Since the test year, both Bon Appétit and Philadelphia-based Aramark have adopted reusable take-out containers and rolled them out to their food-service customers in higher education.
 
Aramark Higher Education began experimenting with the program in 2008 and 2009, conducting five pilot programs at Baylor University in Waco, TX; Peace College in Raleigh, NC; Salem College in Winston-Salem, NC; the University of North Carolina at Chapel Hill; and the University of Florida in Gainesville.

“In the pilots, we received positive feedback from students and significantly fewer disposable containers going to the landfill,” says Rita Alison, national senior manager of sustainability and environmental stewardship with Aramark Higher Education. “Baylor reported a 40 percent reduction in disposables sent to the landfill during its pilot, which lasted one academic year.”

Based on the results of those pilots, Aramark Higher Education undertook a major rollout of the concept to its college and university customers in 2009 and 2010. Calling it the “Re-usable To Go” program, the company has since signed up more than 100 schools.

The University of Texas at Arlington Makes the Switch

Among Aramark’s college and university accounts is the University of Texas (UT) at Arlington, which brought the program on board in August of 2010.

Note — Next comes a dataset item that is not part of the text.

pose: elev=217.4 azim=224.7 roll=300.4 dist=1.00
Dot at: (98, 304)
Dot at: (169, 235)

Chee Wee Lee, director of operations with the University’s Dining Services department, says that the department started its take-out program with Styrofoam containers a couple of years ago, but decided that they were too environmentally expensive.

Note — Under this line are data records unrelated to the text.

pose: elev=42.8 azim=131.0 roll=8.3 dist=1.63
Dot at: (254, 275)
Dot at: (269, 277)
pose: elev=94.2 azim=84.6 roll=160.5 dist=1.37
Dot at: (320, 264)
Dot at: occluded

The department then switched to compostable paper containers. Lee estimates that the cost for the compostable containers was close to $2,000 per month for about 8,000 containers. “The compostable containers were pretty pricey.” Lee says. “We heard about the reusable clamshell from Aramark. So we reached out and gave it a try.”

The University housing directors liked the idea because take-out containers with food scraps stopped filling up the trash receptacles in student residences.

“Students on our meal plan get a container at no charge, when they take out a meal,” Lee says.

The other parts of the UT at Arlington program resemble that of other schools. A student swipes an identification card, which logs a container out against the student’s name, and the dining hall hands over the take-out food in a container.

When a student comes back for more, he or she exchanges the used container for a clean one. Or the student can simply return the container for credit.

Aramark’s Alison says she expects the program to continue to grow: “Our goal has been to positively affect the waste stream by reducing disposables sent to the landfill, reducing associated disposable costs, and increasing student satisfaction. It has been exciting to see the program grow to over 100 schools. Now we’re seeing it move into campus retail and catering services.”